It was at this point that Crass were on the verge of becoming one of the biggest Punk bands ever - up there in terms of popularity with the Sex Pistols and The Clash - and this success, albeit on their own terms had come as quite a surprise. When first starting out, never in a million years did they anticipate or expect one day to find themselves in such a powerful and influential position. There never had been and never would be any kind of grand, ten-point program.
Though steeped in a history of libertarian, alternative cultural references and ideas - reanimated through the Punk shock - Crass, just like everyone else were learning all the time and however much it may have seemed, really didn't know or have all the answers to everything.

Crass were obviously intelligent enough to be fully aware of the position they held and knew full well there was a huge number of people eagerly awaiting their next album release. Major political issues were being played out and unless you were a total hedonist with your head stuck up your arse, it was impossible not to be aware of it and even more impossible not to be affected in some way by it.
Thatcherism was cutting deeply into everyone's lives, some on the surface seemingly for the better but many more for the worse. Crass, being the most political of bands in Britain would bound to have plenty to say about the way in which the social fabric was being torn apart, wouldn't they? Wouldn't they?


Come its release, Crass's second album proper came as a surprise to say the least. Given the somewhat eye-catching title of Penis Envy, Crass were presenting a whole new side of themselves to their audience. So much so, in fact, that they could almost have been an entirely different band to what had gone before. Almost.
Out entirely were the vitriolic Punk vocals of Steve Ignorant and Pete Wright, in instead were the more measured voices of Eve Libertine and Joy De Vivre. Out were any traces of basic three-chord Punk ramalama, in instead was a more melodious form of Pop Punk. Out was ferocity and anger, in was forceful intelligence and thoughtfulness. Out was Punk as male-dominated aggressiveness, in was Punk as female-powered assertiveness.
Driven by Penny Rimbaud's enhanced drumming skills though absolutely carried by Pete Wright's sublime bass playing, all of the songs on Penis Envy still swam in a rush of tortured fuzzbox guitar, suggesting that Andy Palmer was the actual, real provider of the honey at the core of Crass's sound.
Lyrically, the majority of the songs dealt with issues of life from a woman's perspective and though taken as feminist statements by both critics and Crass fans alike, some of the songs could just as easily have been sung by Steve Ignorant.

Where Next Columbus, for example, concerns itself with the subject of leadership and of being led, a subject obviously applicable to all genders: "Who do you see? Who do you watch?" asks Eve Libertine "Who's your leader? Which is your flock?"

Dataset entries

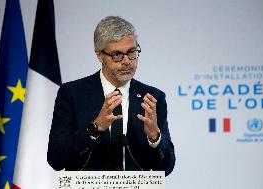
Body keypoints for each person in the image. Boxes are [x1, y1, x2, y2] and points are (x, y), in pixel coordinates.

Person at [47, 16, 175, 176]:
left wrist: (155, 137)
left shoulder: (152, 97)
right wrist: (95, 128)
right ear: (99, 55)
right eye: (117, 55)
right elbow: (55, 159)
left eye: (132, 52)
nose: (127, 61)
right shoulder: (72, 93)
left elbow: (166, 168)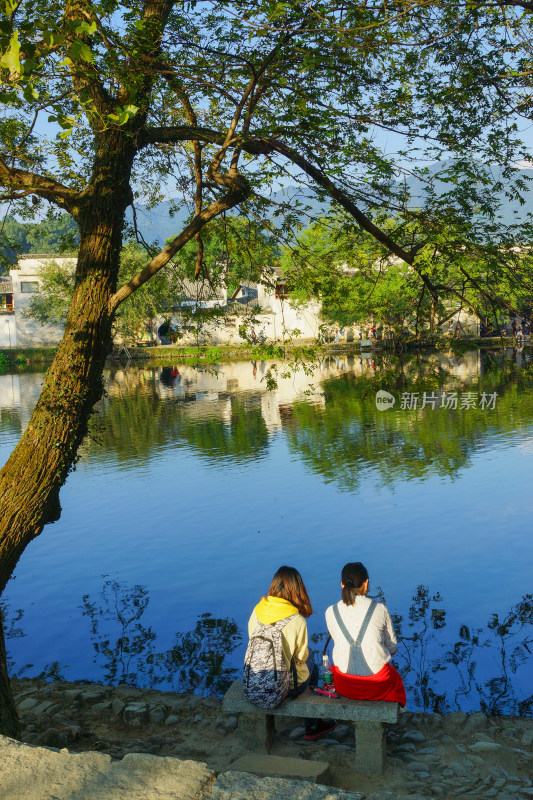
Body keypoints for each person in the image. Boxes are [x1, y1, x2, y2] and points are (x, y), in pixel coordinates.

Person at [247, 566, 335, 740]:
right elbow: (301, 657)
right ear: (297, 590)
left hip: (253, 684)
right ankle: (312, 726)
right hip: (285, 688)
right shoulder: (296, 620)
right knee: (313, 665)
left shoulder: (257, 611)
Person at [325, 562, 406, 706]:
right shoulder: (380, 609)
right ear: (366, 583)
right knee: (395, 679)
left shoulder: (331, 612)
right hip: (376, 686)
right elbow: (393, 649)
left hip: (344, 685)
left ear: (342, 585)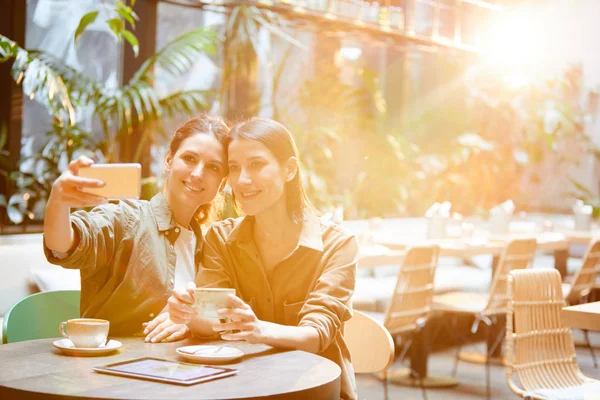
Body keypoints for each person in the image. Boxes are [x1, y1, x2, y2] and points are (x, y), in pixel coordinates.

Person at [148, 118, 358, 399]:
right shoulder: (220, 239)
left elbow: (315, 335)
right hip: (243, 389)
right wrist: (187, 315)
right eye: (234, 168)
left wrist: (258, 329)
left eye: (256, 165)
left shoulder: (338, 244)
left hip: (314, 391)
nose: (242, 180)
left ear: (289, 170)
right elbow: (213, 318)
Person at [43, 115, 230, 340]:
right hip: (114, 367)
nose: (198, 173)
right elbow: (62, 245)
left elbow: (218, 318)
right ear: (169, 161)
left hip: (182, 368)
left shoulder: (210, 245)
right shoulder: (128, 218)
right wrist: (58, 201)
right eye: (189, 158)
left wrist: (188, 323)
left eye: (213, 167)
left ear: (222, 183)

---

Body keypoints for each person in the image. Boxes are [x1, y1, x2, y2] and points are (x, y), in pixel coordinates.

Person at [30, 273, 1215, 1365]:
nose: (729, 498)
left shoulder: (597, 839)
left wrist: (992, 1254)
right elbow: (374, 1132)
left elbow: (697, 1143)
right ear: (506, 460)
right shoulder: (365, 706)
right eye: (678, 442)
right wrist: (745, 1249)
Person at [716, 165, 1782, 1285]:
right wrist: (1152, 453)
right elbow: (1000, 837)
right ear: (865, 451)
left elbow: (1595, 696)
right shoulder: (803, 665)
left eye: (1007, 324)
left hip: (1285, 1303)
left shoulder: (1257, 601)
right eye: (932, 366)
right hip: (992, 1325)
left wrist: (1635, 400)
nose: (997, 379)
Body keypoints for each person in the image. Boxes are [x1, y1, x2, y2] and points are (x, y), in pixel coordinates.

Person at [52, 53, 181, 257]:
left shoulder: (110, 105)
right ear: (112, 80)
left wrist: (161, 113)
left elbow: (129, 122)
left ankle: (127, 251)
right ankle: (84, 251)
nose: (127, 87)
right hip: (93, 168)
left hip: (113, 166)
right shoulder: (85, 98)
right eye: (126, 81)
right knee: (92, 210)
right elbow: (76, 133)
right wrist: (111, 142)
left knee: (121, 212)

...

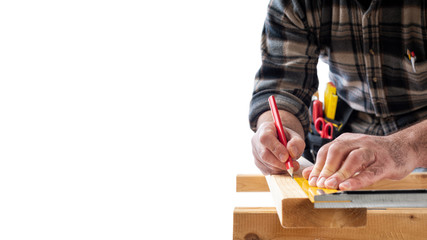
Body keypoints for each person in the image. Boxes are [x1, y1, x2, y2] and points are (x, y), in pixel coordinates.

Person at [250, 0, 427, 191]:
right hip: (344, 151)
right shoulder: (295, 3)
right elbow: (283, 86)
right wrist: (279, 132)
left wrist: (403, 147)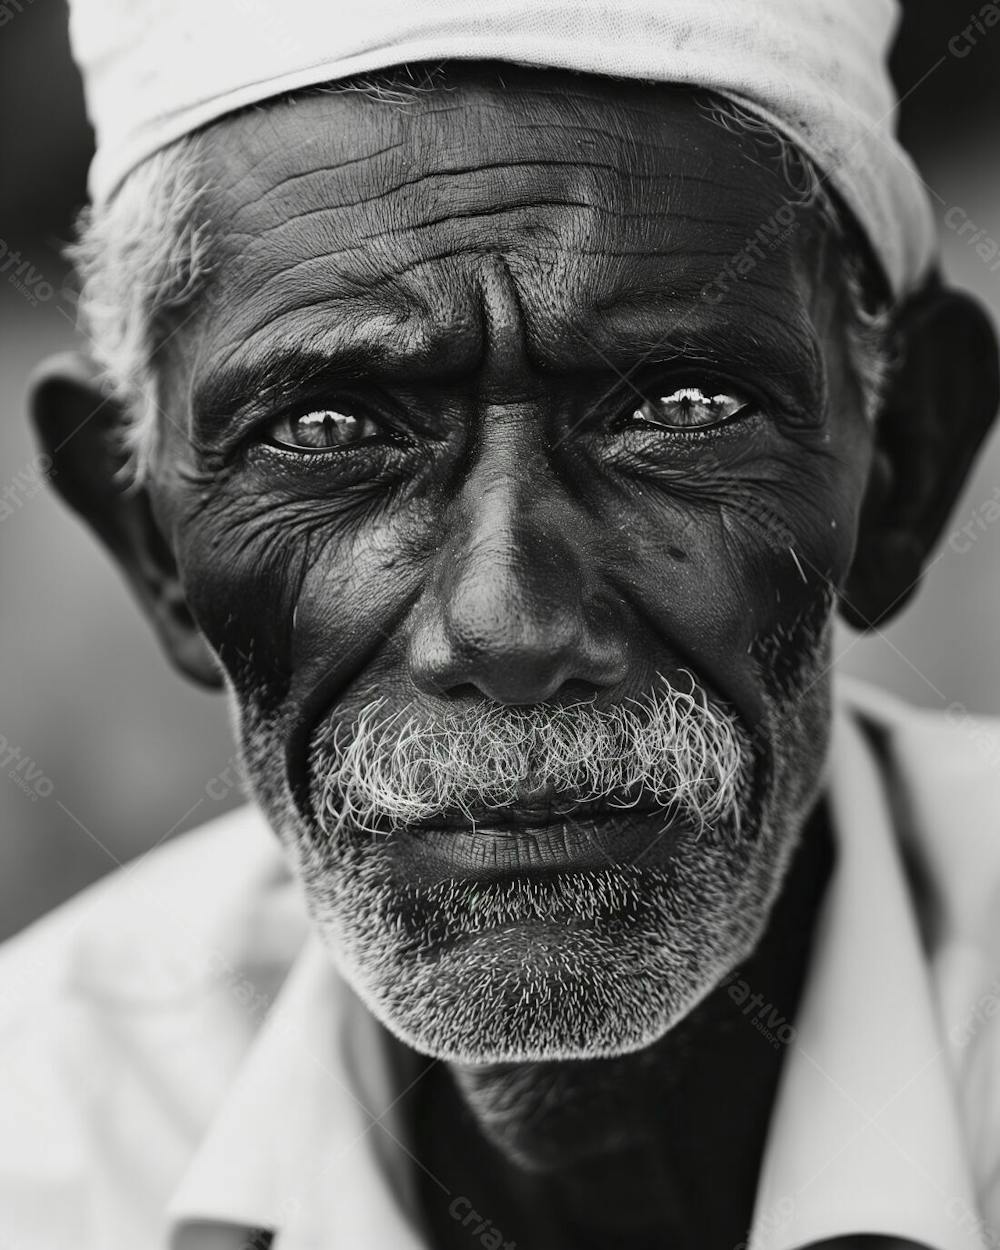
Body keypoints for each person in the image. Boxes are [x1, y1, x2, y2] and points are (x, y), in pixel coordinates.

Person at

| EXERCISE A |
Rewrite the stretch of the passage on Crass's Penis Envy album from "Come its release, Crass's" through "gone before. Almost.", replacing "eye-catching" with "attention-grabbing".
| EXERCISE B |
In the passage on Crass's Penis Envy album:
(i) Which two bands does it place Crass alongside in popularity?
(ii) Whose voices replaced those of Steve Ignorant and Pete Wright on Penis Envy?
(iii) Which song does it cite as dealing with leadership and being led?
| EXERCISE C |
Can you continue the passage on Crass's Penis Envy album from the point where it stops?

| WRITTEN RESPONSE A |
Come its release, Crass's second album proper came as a surprise to say the least. Given the somewhat attention-grabbing title of Penis Envy, Crass were presenting a whole new side of themselves to their audience. So much so, in fact, that they could almost have been an entirely different band to what had gone before. Almost.

| WRITTEN RESPONSE B |
(i) The Sex Pistols and The Clash
(ii) Eve Libertine and Joy De Vivre
(iii) Where Next Columbus

| WRITTEN RESPONSE C |
Marx? Mussolini? Jung? Sartre? Einstein? Jesus? All of these great and much-lauded thinkers are swiftly dismissed with cutting one-liners: "The books are sold, the quotes are bought, you learn them well and then you're caught," regarding Marx. "The stage was set, the costumes worn, and another empire of destruction born," regarding Mussolini. "You're not yourself, the theory says, but I can help, your complex pays," regarding Jung. "Revelling in isolation and existential choice, how can you be alone if you use another's voice?" regarding Sartre. "They realised that their god was dead, so they reclaimed power with The Bomb instead," regarding Einstein. And "The guilt is sold, forgiveness bought, the cross is there as your reward," regarding Jesus.
The persuasiveness of these comments are fuelled by the utter conviction in Eve's voice and though anarchism isn't mentioned in the song, between the lines the idea of self-rule is clearly there: "Do you watch at a distance from the side you have chosen? Whose answers serve you best? Who'll save you from confusion? Who'll leave you an exit and a comfortable cover? Who'll take you to the edge but never drop you over? Who do you watch? Who do you watch?"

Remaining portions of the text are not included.